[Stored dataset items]
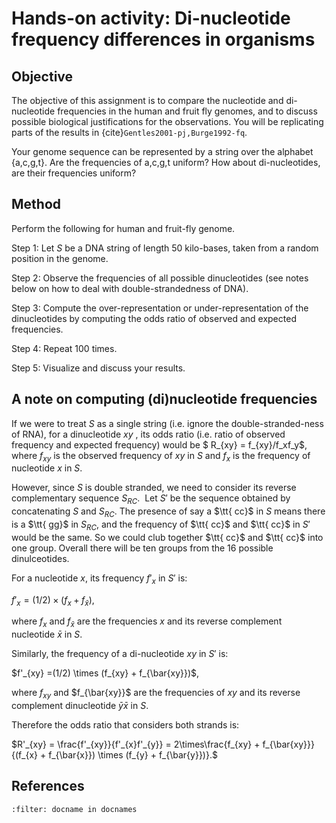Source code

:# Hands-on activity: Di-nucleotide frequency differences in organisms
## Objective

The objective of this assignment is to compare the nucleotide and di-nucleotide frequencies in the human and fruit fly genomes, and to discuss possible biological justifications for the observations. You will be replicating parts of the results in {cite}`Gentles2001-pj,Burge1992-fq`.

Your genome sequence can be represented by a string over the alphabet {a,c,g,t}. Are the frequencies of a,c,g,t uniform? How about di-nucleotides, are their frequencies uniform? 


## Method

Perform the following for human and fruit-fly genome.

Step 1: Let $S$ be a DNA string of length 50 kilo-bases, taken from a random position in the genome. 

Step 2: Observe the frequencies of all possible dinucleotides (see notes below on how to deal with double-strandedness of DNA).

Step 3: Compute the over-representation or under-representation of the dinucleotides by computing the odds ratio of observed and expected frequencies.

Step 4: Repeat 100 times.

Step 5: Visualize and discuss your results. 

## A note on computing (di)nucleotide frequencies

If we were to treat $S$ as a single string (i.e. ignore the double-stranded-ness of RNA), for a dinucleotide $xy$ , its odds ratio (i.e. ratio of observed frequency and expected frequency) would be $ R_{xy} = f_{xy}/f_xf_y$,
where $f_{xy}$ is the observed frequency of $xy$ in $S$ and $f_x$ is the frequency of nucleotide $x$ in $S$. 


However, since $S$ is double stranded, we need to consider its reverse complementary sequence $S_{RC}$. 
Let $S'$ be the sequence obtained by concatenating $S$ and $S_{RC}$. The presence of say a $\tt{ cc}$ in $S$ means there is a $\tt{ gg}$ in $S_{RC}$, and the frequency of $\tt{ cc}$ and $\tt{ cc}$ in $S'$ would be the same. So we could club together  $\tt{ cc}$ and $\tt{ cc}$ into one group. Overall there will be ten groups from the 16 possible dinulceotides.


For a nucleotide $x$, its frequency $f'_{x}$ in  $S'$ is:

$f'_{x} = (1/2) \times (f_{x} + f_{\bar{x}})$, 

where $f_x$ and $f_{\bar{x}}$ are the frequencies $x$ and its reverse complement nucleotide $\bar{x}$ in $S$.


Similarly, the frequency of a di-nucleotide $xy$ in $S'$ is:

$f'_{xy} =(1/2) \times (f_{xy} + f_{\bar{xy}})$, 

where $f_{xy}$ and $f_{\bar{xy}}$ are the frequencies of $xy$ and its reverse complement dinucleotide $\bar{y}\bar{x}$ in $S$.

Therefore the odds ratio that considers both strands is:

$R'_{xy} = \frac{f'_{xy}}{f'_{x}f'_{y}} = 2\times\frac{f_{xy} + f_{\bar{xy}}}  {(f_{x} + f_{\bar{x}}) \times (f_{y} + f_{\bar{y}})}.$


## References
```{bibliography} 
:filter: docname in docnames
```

▶ [TASK TO COMPLETE]:
Take the data above and set it down exactly, images excluded.

▶ [EXPECTED ANSWER]:
Source code

:# Hands-on activity: Di-nucleotide frequency differences in organisms
## Objective

The objective of this assignment is to compare the nucleotide and di-nucleotide frequencies in the human and fruit fly genomes, and to discuss possible biological justifications for the observations. You will be replicating parts of the results in {cite}`Gentles2001-pj,Burge1992-fq`.

Your genome sequence can be represented by a string over the alphabet {a,c,g,t}. Are the frequencies of a,c,g,t uniform? How about di-nucleotides, are their frequencies uniform? 


## Method

Perform the following for human and fruit-fly genome.

Step 1: Let $S$ be a DNA string of length 50 kilo-bases, taken from a random position in the genome. 

Step 2: Observe the frequencies of all possible dinucleotides (see notes below on how to deal with double-strandedness of DNA).

Step 3: Compute the over-representation or under-representation of the dinucleotides by computing the odds ratio of observed and expected frequencies.

Step 4: Repeat 100 times.

Step 5: Visualize and discuss your results. 

## A note on computing (di)nucleotide frequencies

If we were to treat $S$ as a single string (i.e. ignore the double-stranded-ness of RNA), for a dinucleotide $xy$ , its odds ratio (i.e. ratio of observed frequency and expected frequency) would be $ R_{xy} = f_{xy}/f_xf_y$,
where $f_{xy}$ is the observed frequency of $xy$ in $S$ and $f_x$ is the frequency of nucleotide $x$ in $S$. 


However, since $S$ is double stranded, we need to consider its reverse complementary sequence $S_{RC}$. 
Let $S'$ be the sequence obtained by concatenating $S$ and $S_{RC}$. The presence of say a $\tt{ cc}$ in $S$ means there is a $\tt{ gg}$ in $S_{RC}$, and the frequency of $\tt{ cc}$ and $\tt{ cc}$ in $S'$ would be the same. So we could club together  $\tt{ cc}$ and $\tt{ cc}$ into one group. Overall there will be ten groups from the 16 possible dinulceotides.


For a nucleotide $x$, its frequency $f'_{x}$ in  $S'$ is:

$f'_{x} = (1/2) \times (f_{x} + f_{\bar{x}})$, 

where $f_x$ and $f_{\bar{x}}$ are the frequencies $x$ and its reverse complement nucleotide $\bar{x}$ in $S$.


Similarly, the frequency of a di-nucleotide $xy$ in $S'$ is:

$f'_{xy} =(1/2) \times (f_{xy} + f_{\bar{xy}})$, 

where $f_{xy}$ and $f_{\bar{xy}}$ are the frequencies of $xy$ and its reverse complement dinucleotide $\bar{y}\bar{x}$ in $S$.

Therefore the odds ratio that considers both strands is:

$R'_{xy} = \frac{f'_{xy}}{f'_{x}f'_{y}} = 2\times\frac{f_{xy} + f_{\bar{xy}}}  {(f_{x} + f_{\bar{x}}) \times (f_{y} + f_{\bar{y}})}.$


## References
```{bibliography} 
:filter: docname in docnames
```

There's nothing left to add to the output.